Hunter smiled. “It’s not like I wake up in the middle of the night to find them staring down at me.”
“Shut up.” She gave him a light shove. “No, I mean, are you ever worried you’ll accidentally get shot?”
“You mean, when I catch the assault rifle raiding the refrigerator? Like maybe it’ll turn on me?”
Her breath caught again. “You have an assault rifle in your house?”
“Sure. It’s partial to lime Jell-O.”
“Hunter. Seriously.”
He liked the way she said his name, the way her tongue lingered on the T, just the tiniest bit.
He lost the smile. “Seriously.”
They’d stopped again, and she was staring up at him. Her eyes were a little wide, her breathing a little quick. There was a slight flush of pink across her cheeks.
“Scared?” he said, amused.
“Yes,” she said. That flush deepened. “A little.”
“I’ve never caught a gun wandering the woods yet.”
She shoved him again. “Don’t tease.”
He started walking before he had to analyze all this touching too closely. “Sorry. I’ll be nice.”
She fell silent again, and he bit at the inside of his lip, sure this silence meant she was done with the conversation, that she was ready to find some other way to spend her afternoon.
“So,” she said quietly.
Yep. This would be it. Hunter didn’t even know how to prolong the interaction. He didn’t look at her. “So.”
“Your dad has a lot of weapons.”
He shrugged. “I don’t know about a lot . . .”
Clare looked up at him. “Would you let me see them?”
His dad would definitely have a problem with this.

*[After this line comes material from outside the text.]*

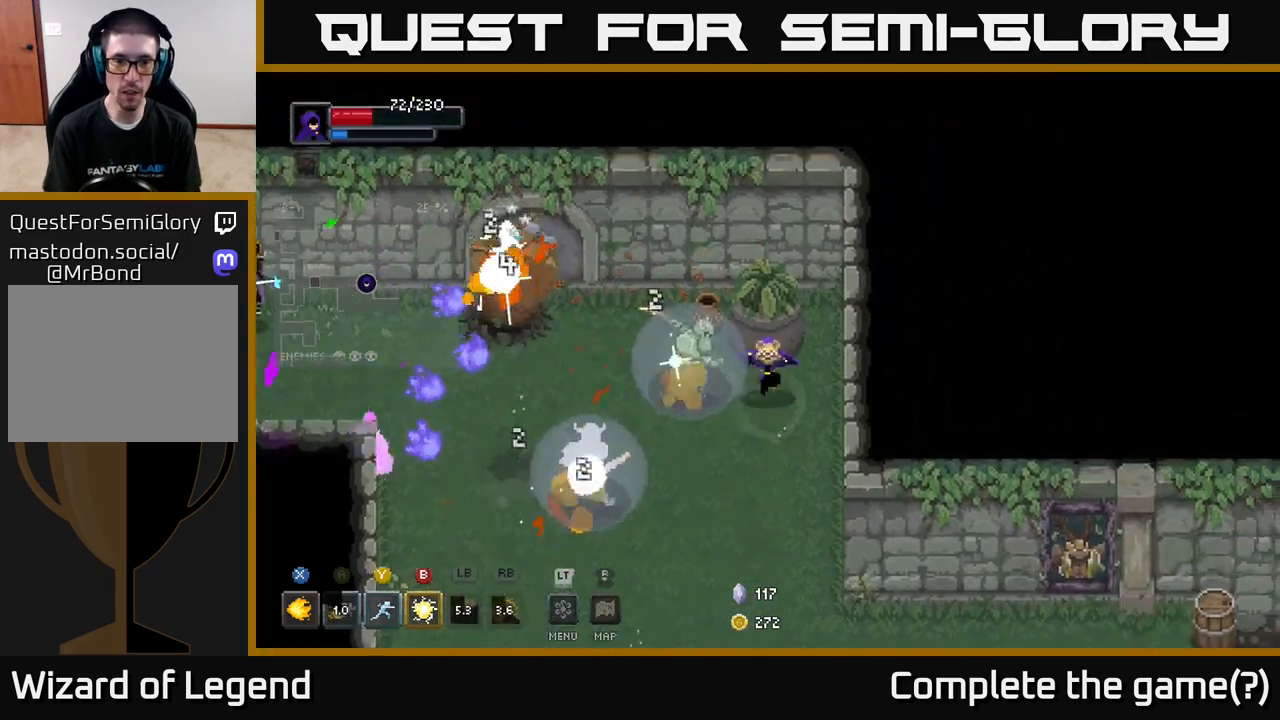
{"buttons": ["X"], "left_stick": "down-left", "right_stick": "center", "events": [[33, "left_stick", "down-left"], [50, "X", "down"]]}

Thank god his dad wasn’t home yet.
Hunter had worried his mom might be home, though she was the polar opposite of her husband: She never interfered in Hunter’s activities. It didn’t matter, anyway. A note hung from a magnet on the refrigerator, something about a trip to her store in town and a snack on the top shelf.
He looked at Clare. He felt jittery now that she was in his house. Somehow the kitchen felt both larger and smaller with her presence. “Are you hungry?”

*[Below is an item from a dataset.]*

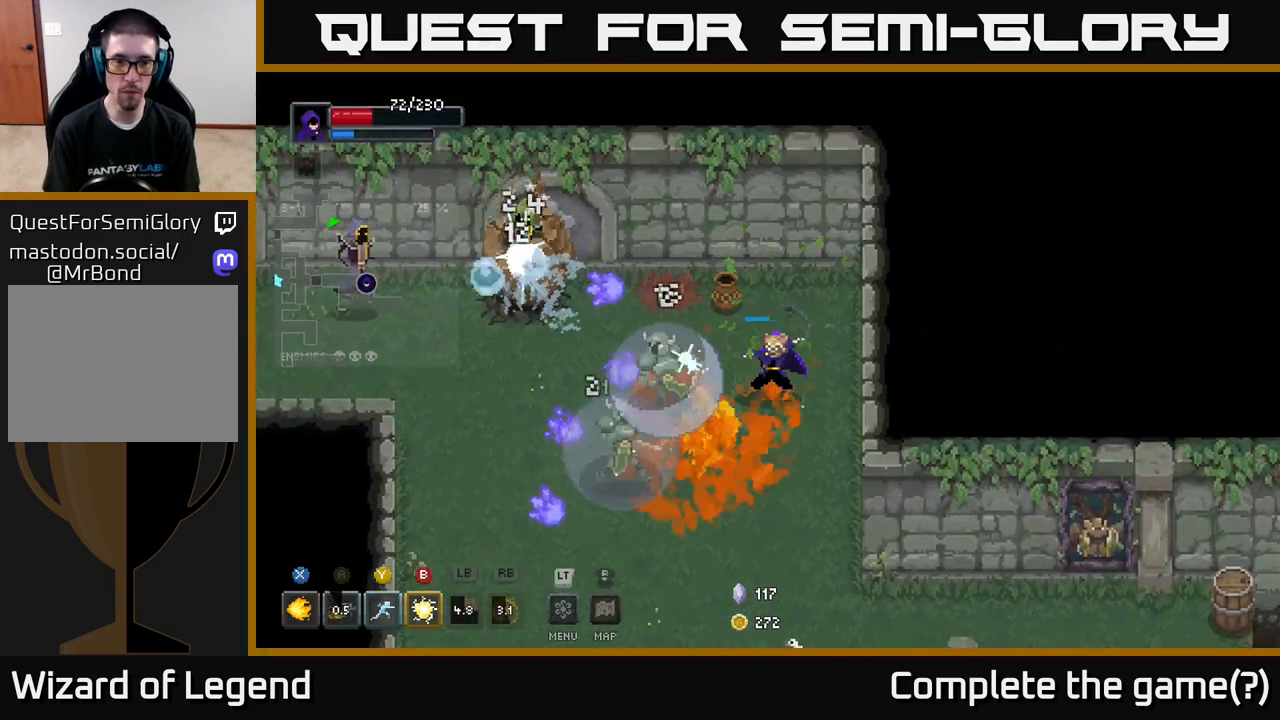
{"buttons": [], "left_stick": "down", "right_stick": "center", "events": [[33, "left_stick", "center"], [133, "left_stick", "down"], [217, "A", "down"], [217, "X", "up"], [300, "A", "up"], [300, "left_stick", "down-right"], [367, "A", "down"], [450, "A", "up"], [450, "left_stick", "down"]]}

“Not yet. Your mom has a store? What does she sell?”
Hunter shrugged. “Odds and ends. You know.” His mother really worked for a New Age store in the antique district, but that usually launched a whole line of questions he didn’t feel like answering.

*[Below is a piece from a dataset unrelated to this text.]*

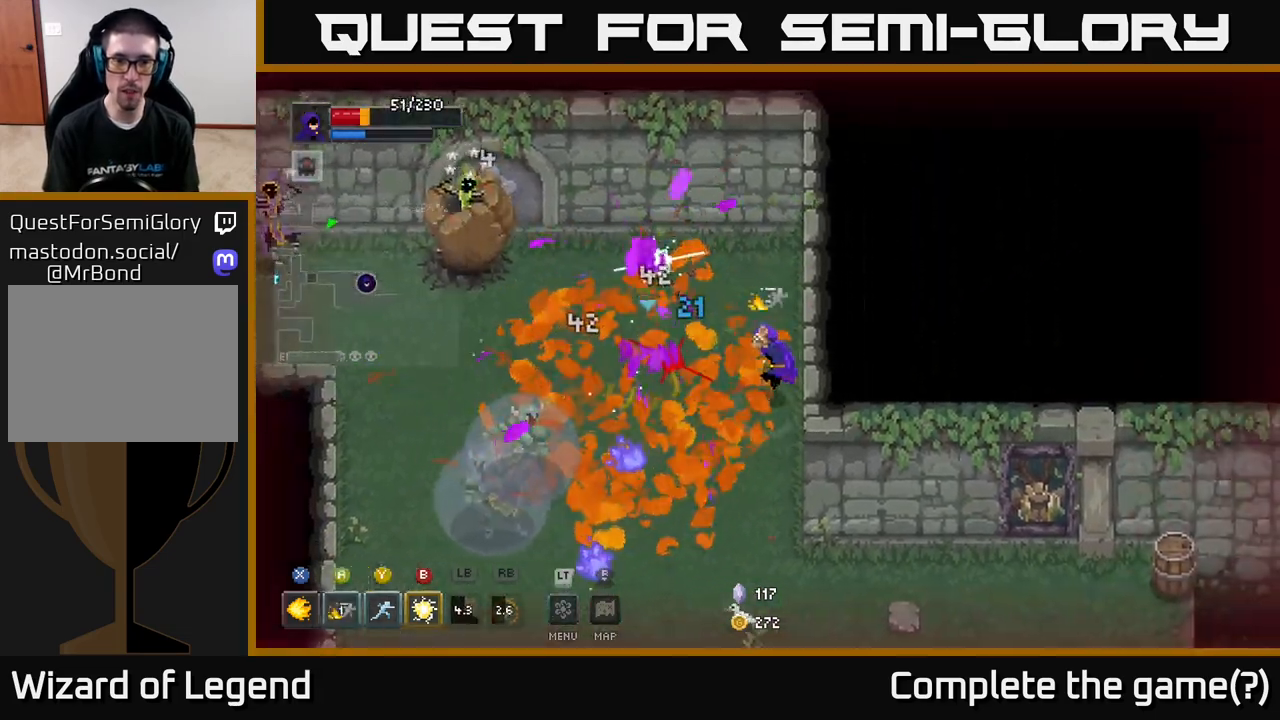
{"buttons": ["X"], "left_stick": "left", "right_stick": "center", "events": [[17, "A", "down"], [50, "left_stick", "down-left"], [100, "A", "up"], [267, "left_stick", "left"], [300, "A", "down"], [367, "X", "down"], [400, "A", "up"]]}
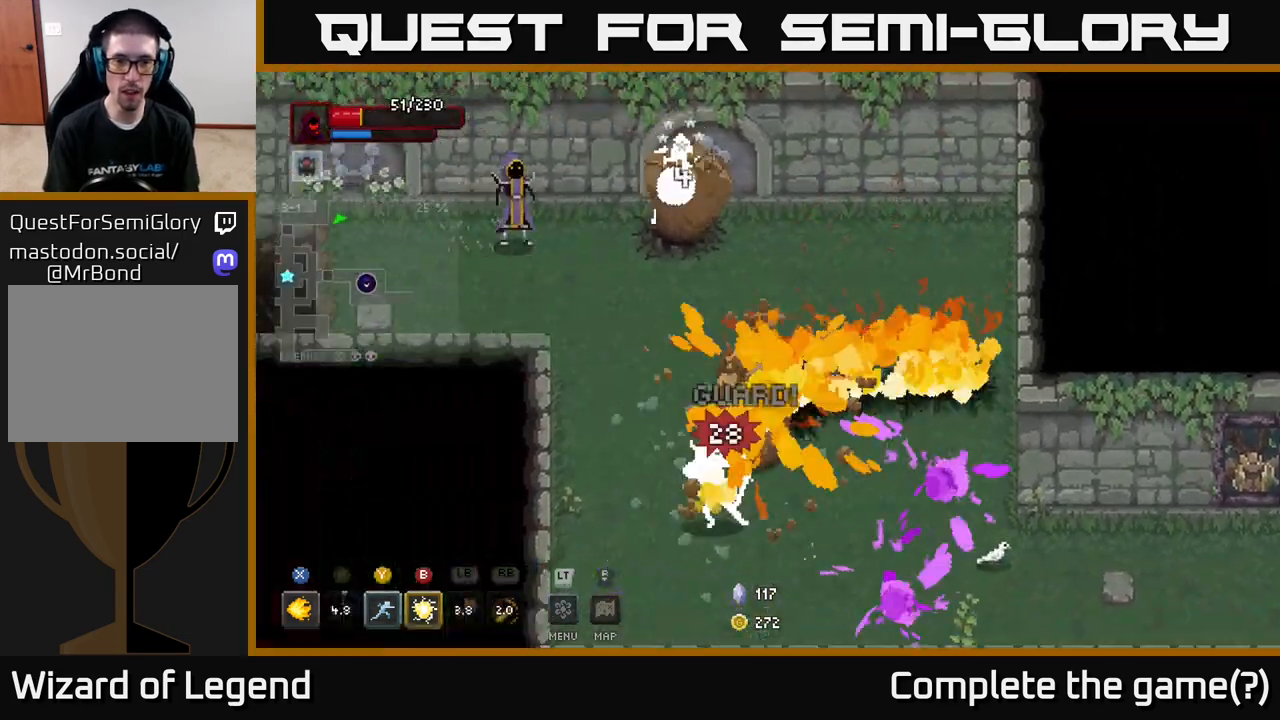
{"buttons": ["X"], "left_stick": "down-left", "right_stick": "center", "events": [[167, "X", "up"], [250, "X", "down"], [250, "left_stick", "down-left"]]}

Clare stepped forward and leaned close. His pulse jumped, but she was only reaching out a finger to touch a photo stuck to the refrigerator. “Is this you and your dad?”
“And my uncle. Yeah.” The picture was from a camping trip last fall. They’d gone into the Appalachian Mountains, and it had rained almost the entire time. In the picture they were drenched and smiling.
“You look just like your dad.”
“Everyone says that.”
She touched another picture. “You have a dog?”